My boss and I sat in with several of the student groups as they talked about what they wanted and needed out of their schools, teachers and classmates. We also watched the group presentations in which students danced, rapped and unveiled a painting of their conclusions from the day's discussions. As all the students were gathered in the auditorium for the presentations, the facilitators asked a series of balanced and unbalanced rating scale and multiples choices questions. The kids punched their responses into a handheld audience response system and within moments the results were tallied and presented on the screen for them to see. This data along with tapes of the performances and the notes the volunteers took during the discussion groups were collected for a final report which was presented to the school board a few months later.

I found DC Voices’ mission and tactics inspiring—the interactive, multi-approach research has stayed with me, motivating and informing the type of qualitative research I conduct. In an education system which often fails to include the voices of those most affected by their choices, these students were able to not only give their opinions and state their needs, they had the immediate gratification of seeing their votes tallied. Furthermore, they were able to artistically express themselves, encouraging and validating their creativity.

Seeing the work DC Voice was doing within the community on education reform, as well as seeing the vast amount of non-profits and community-based organizations working with limited resources, inspired me to start ContextAnalysis, a consulting firm that utilizes qualitative research and analysis to strengthen community partnerships. Qualitative research provides the tools to assist non-profits and community-based organizations include and analyze the variety of voices within their communities of service.

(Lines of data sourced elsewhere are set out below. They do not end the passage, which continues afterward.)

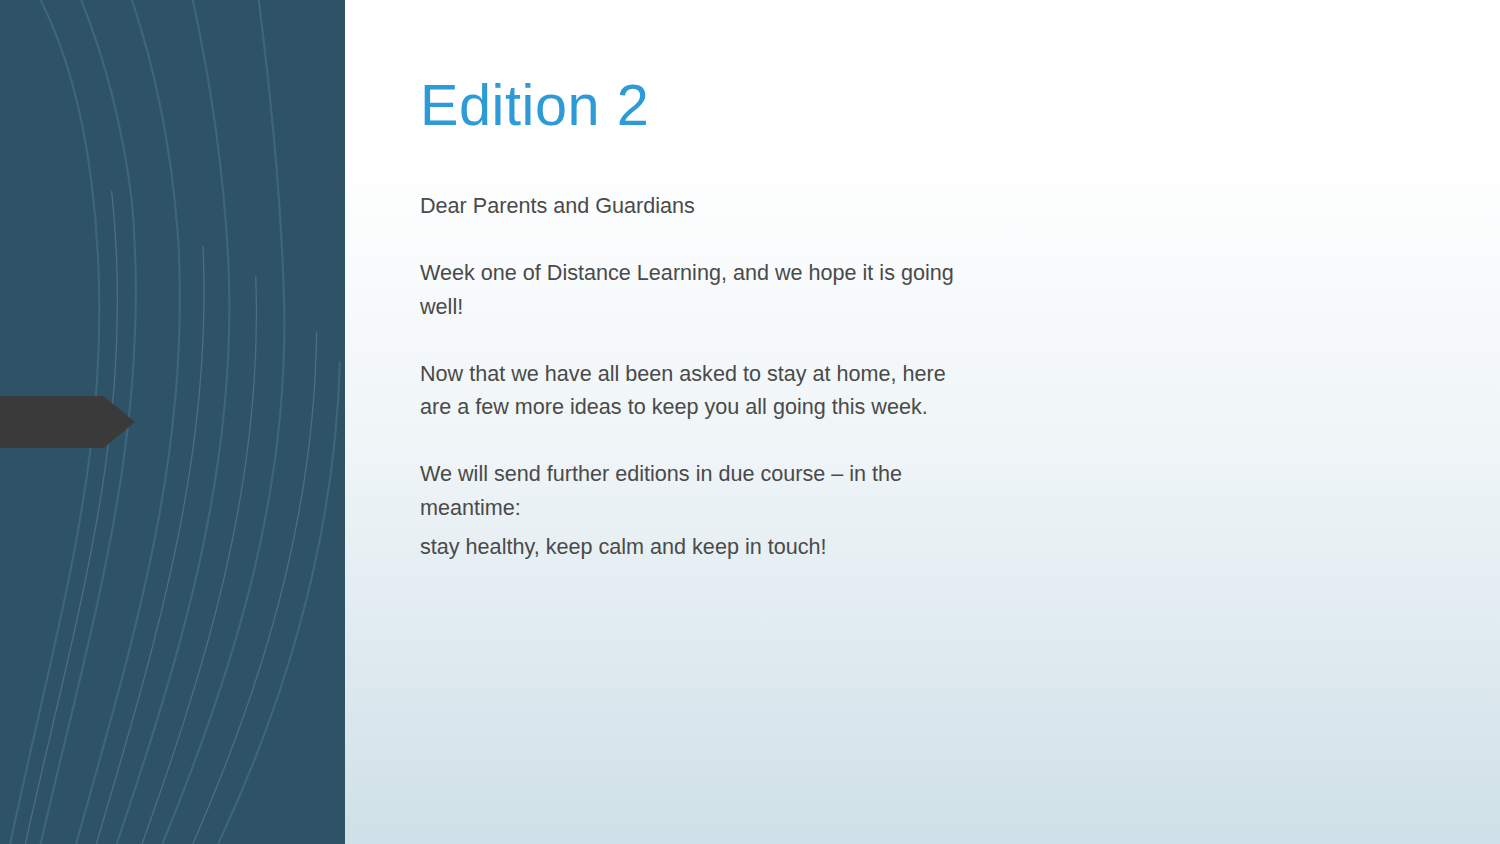Edition 2
Dear Parents and Guardians
Week one of Distance Learning, and we hope it is going well!
Now that we have all been asked to stay at home, here are a few more ideas to keep you all going this week.
We will send further editions in due course – in the meantime:
stay healthy, keep calm and keep in touch!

It supplies the context which can help focus programming, creating long-term solutions and increasing success.

My goal is for this blog to create a discussion space for different people, ideas and experiences; creating context and understanding that is necessary for social progress. Applied anthropology offers practices and approaches that deconstruct complex social events, offering a better understanding of a range of social phenemon, placing individuals and communities within their historical, social and economic context.

What is applied anthropology? Applied anthropology uses theories, methods and perspectives of anthropology to identify assess and solve social problems. At its base, anthropology is the study of humans and anthropologists utilize qualitative research methods such as participant observation, interviews, and focus groups to place social issues in context; the "lived experience" of individuals and their relation to their community is a major concern of anthropological research. Applied anthropology can be a social service aimed at positively impacting social, economic and technological problems.

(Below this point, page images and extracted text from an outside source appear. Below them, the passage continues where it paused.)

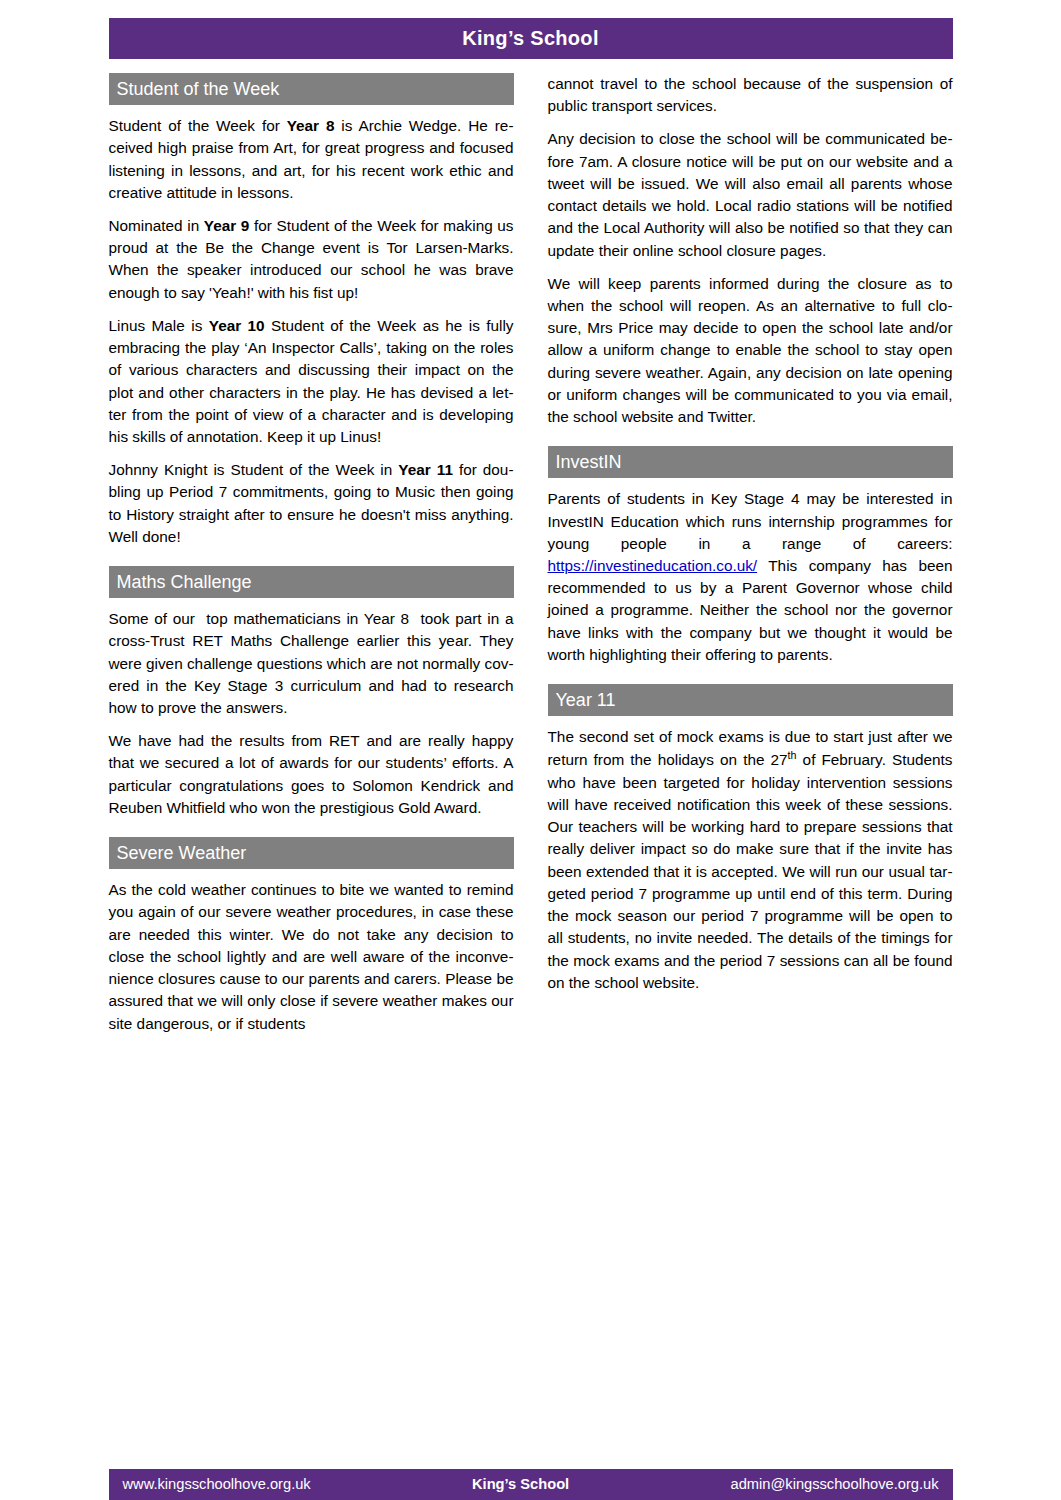King’s School
Student of the Week
Student of the Week for Year 8 is Archie Wedge. He received high praise from Art, for great progress and focused listening in lessons, and art, for his recent work ethic and creative attitude in lessons.
Nominated in Year 9 for Student of the Week for making us proud at the Be the Change event is Tor Larsen-Marks. When the speaker introduced our school he was brave enough to say 'Yeah!' with his fist up!
Linus Male is Year 10 Student of the Week as he is fully embracing the play ‘An Inspector Calls’, taking on the roles of various characters and discussing their impact on the plot and other characters in the play. He has devised a letter from the point of view of a character and is developing his skills of annotation. Keep it up Linus!
Johnny Knight is Student of the Week in Year 11 for doubling up Period 7 commitments, going to Music then going to History straight after to ensure he doesn't miss anything. Well done!
Maths Challenge
Some of our top mathematicians in Year 8 took part in a cross-Trust RET Maths Challenge earlier this year. They were given challenge questions which are not normally covered in the Key Stage 3 curriculum and had to research how to prove the answers.
We have had the results from RET and are really happy that we secured a lot of awards for our students’ efforts. A particular congratulations goes to Solomon Kendrick and Reuben Whitfield who won the prestigious Gold Award.
Severe Weather
As the cold weather continues to bite we wanted to remind you again of our severe weather procedures, in case these are needed this winter. We do not take any decision to close the school lightly and are well aware of the inconvenience closures cause to our parents and carers. Please be assured that we will only close if severe weather makes our site dangerous, or if students
cannot travel to the school because of the suspension of public transport services.
Any decision to close the school will be communicated before 7am. A closure notice will be put on our website and a tweet will be issued. We will also email all parents whose contact details we hold. Local radio stations will be notified and the Local Authority will also be notified so that they can update their online school closure pages.
We will keep parents informed during the closure as to when the school will reopen. As an alternative to full closure, Mrs Price may decide to open the school late and/or allow a uniform change to enable the school to stay open during severe weather. Again, any decision on late opening or uniform changes will be communicated to you via email, the school website and Twitter.
InvestIN
Parents of students in Key Stage 4 may be interested in InvestIN Education which runs internship programmes for young people in a range of careers: https://investineducation.co.uk/ This company has been recommended to us by a Parent Governor whose child joined a programme. Neither the school nor the governor have links with the company but we thought it would be worth highlighting their offering to parents.
Year 11
The second set of mock exams is due to start just after we return from the holidays on the 27th of February. Students who have been targeted for holiday intervention sessions will have received notification this week of these sessions. Our teachers will be working hard to prepare sessions that really deliver impact so do make sure that if the invite has been extended that it is accepted. We will run our usual targeted period 7 programme up until end of this term. During the mock season our period 7 programme will be open to all students, no invite needed. The details of the timings for the mock exams and the period 7 sessions can all be found on the school website.
www.kingsschoolhove.org.uk King’s School admin@kingsschoolhove.org.uk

It was an interest in applied anthropology that brought me to American University in Washington, D.C. almost ten years ago. As I began my graduate studies, I knew I wanted to work within and among communities and I wanted make a positive impact. Like many academic disciplines, anthropology has been accused of talking mostly amongst itself, developing theories and conducting research that treated people as if they were in an isolated petrie dish. Thanks to critiques and methodological solutions from feminist, native and postmodern anthropologists, anthropology has developed an applied field which treats people as participating subjects rather than passive objects. Applied anthropology also carries with it an implicit concern for the well-being of the communities we work with; often applied anthropology becomes activist anthropology.

I have always personally been interested in how people choose to live their politics-- what motivates some people to get involved, what holds others back, what issues appeal to different folks and why. I wrote my dissertation with a critical consumption activist group in New York City; the Freegans are critical of contemporary capitalism and the waste it creates. They are involved in a variety of actions aimed at mobilizing, educating and organizing alternatives to conspicuous consumption.

My work with the freegans helped me better understand the many factors that motivate people to become activists. Concerns about the environment, animal rights, physical health and well-being of self, feelings of community and belonging all were concerns for the activists in New York City. Placing this consumer activist group within the history of American consumer activism and thrift illuminated the complex relationship Americans have with consumption and consumer rights.

Community members, consumers of social services and their providers all have specific but interlocking concerns. The methodologies and perspectives of anthropology, particularly qualitative research, are tools for collaborative social change and this blog is an extension of that applied anthropological work. The search for context is essential for social progress and this blog will include discussions of social, political and cultural phenomenon including contemporary social movements, direct actions, sustainability, alternative food systems, critical consumerism and popular culture.

In the end, we should all be able to listen and talk to each other much better.